### GIVEN MATERIAL
──────────
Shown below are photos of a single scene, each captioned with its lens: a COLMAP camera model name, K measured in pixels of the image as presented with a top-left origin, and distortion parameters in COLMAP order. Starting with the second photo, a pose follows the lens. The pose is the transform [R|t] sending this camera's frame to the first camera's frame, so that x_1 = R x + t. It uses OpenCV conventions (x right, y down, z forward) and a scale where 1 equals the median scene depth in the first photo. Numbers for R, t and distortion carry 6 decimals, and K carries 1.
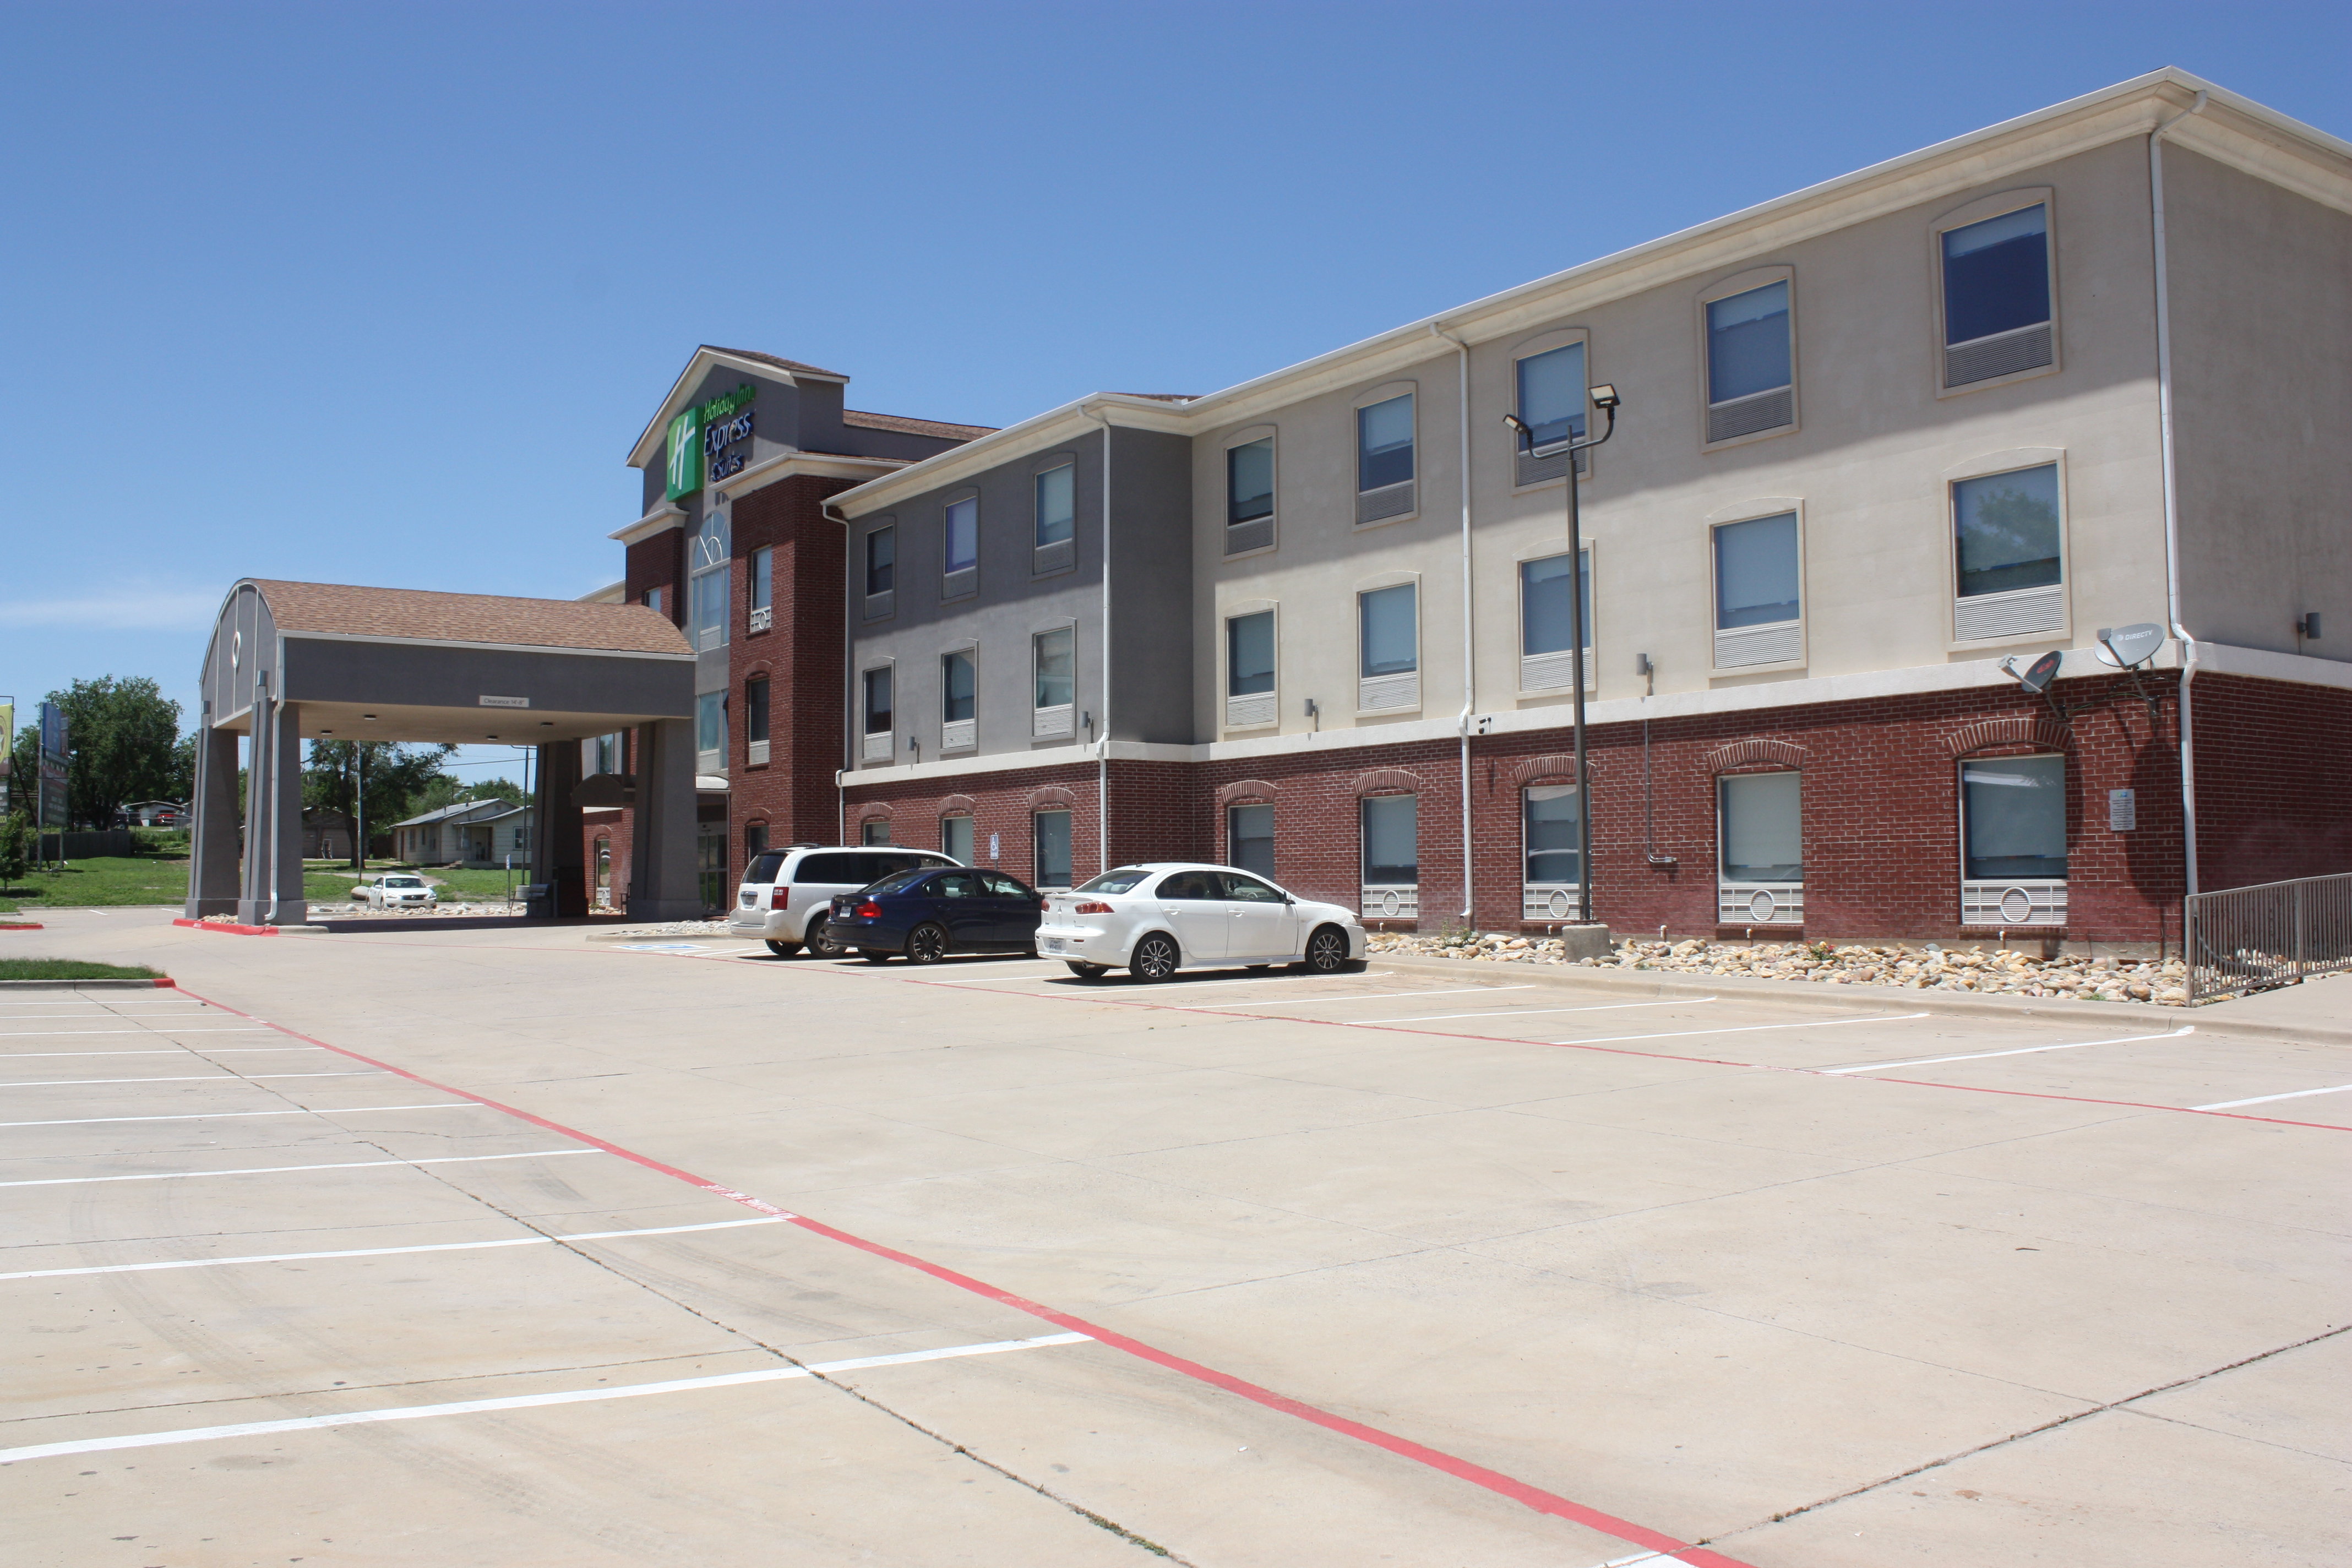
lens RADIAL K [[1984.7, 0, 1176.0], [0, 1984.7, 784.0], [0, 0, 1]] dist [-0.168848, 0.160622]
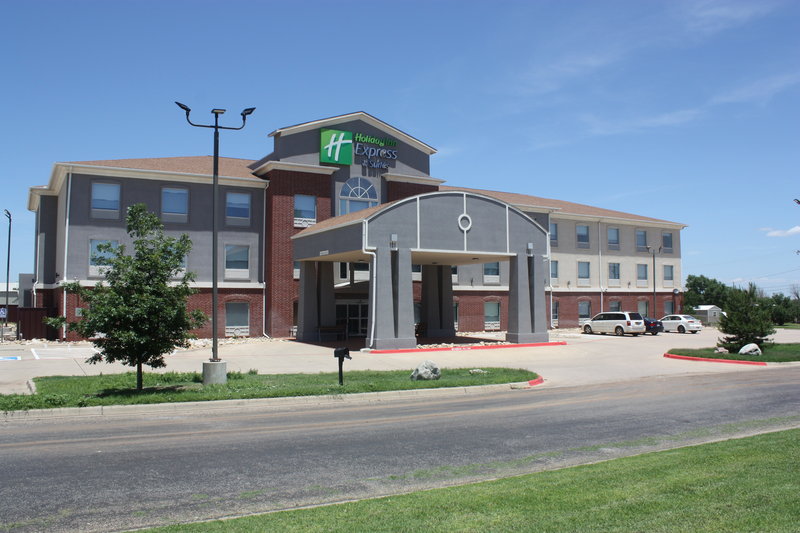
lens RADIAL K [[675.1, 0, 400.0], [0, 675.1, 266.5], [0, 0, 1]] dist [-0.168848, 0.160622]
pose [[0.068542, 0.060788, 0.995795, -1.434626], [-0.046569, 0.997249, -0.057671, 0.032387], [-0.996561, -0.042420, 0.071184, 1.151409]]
──────────
### WORK TASK
Return the whole listing word for word. Pictures stay out of it.

### TASK RESULT
Shown below are photos of a single scene, each captioned with its lens: a COLMAP camera model name, K measured in pixels of the image as presented with a top-left origin, and distortion parameters in COLMAP order. Starting with the second photo, a pose follows the lens. The pose is the transform [R|t] sending this camera's frame to the first camera's frame, so that x_1 = R x + t. It uses OpenCV conventions (x right, y down, z forward) and a scale where 1 equals the median scene depth in the first photo. Numbers for R, t and distortion carry 6 decimals, and K carries 1.
lens RADIAL K [[1984.7, 0, 1176.0], [0, 1984.7, 784.0], [0, 0, 1]] dist [-0.168848, 0.160622]
lens RADIAL K [[675.1, 0, 400.0], [0, 675.1, 266.5], [0, 0, 1]] dist [-0.168848, 0.160622]
pose [[0.068542, 0.060788, 0.995795, -1.434626], [-0.046569, 0.997249, -0.057671, 0.032387], [-0.996561, -0.042420, 0.071184, 1.151409]]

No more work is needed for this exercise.